======== DATA

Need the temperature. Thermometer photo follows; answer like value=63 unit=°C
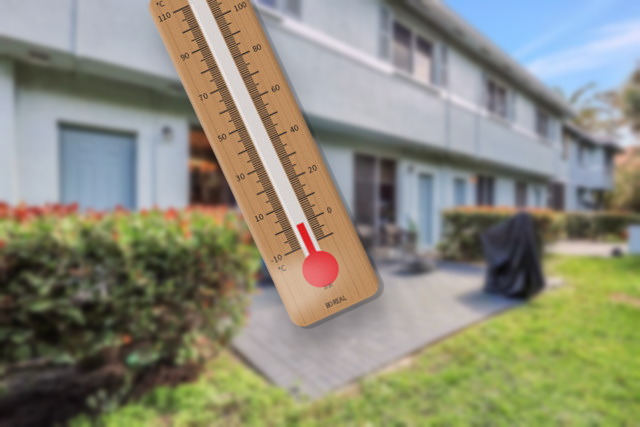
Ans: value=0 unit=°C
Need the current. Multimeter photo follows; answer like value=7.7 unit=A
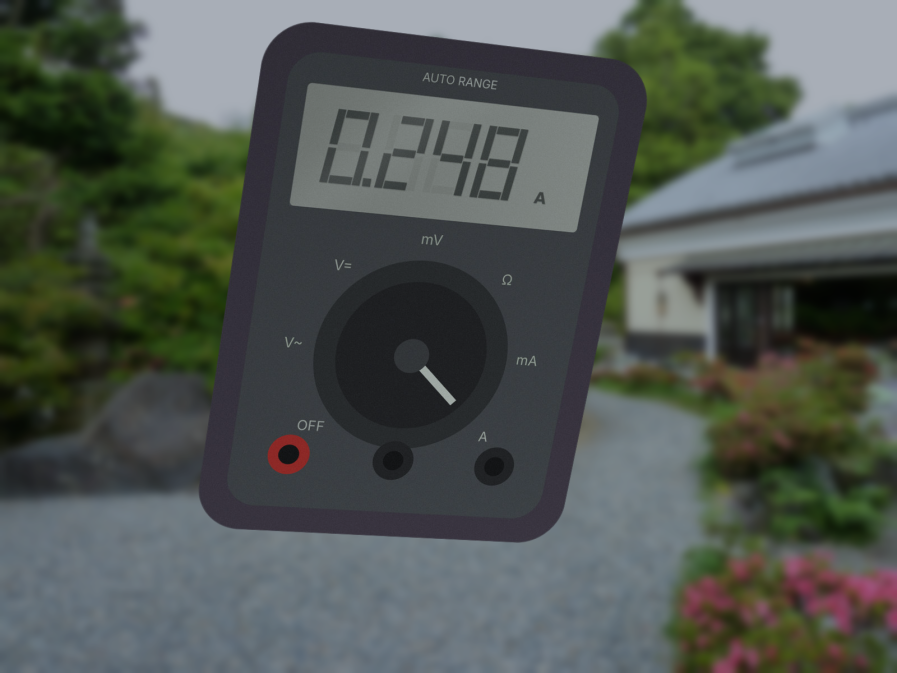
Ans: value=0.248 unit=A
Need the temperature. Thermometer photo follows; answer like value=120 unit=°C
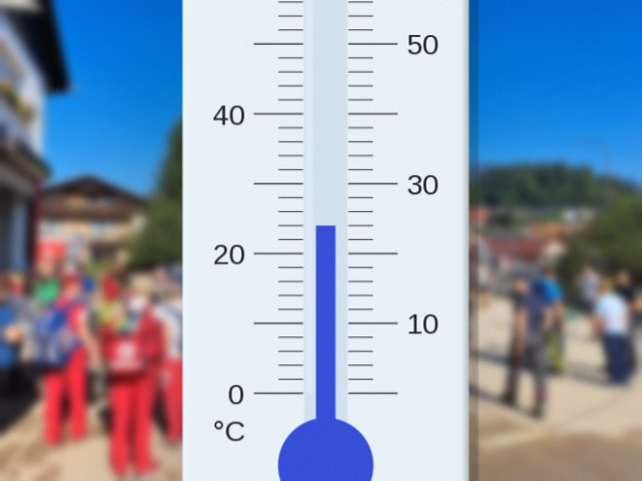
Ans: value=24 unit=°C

================
======== DATA

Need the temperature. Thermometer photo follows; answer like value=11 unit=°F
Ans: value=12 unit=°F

================

• WHAT THIS TASK INVOLVES
Reproduce the data word for word from the line with "Need the current." to the line with "Ans: value=24 unit=°C", both lines included. Omit the pictures.

• ANSWER BOX
Need the current. Multimeter photo follows; answer like value=7.7 unit=A
Ans: value=0.248 unit=A
Need the temperature. Thermometer photo follows; answer like value=120 unit=°C
Ans: value=24 unit=°C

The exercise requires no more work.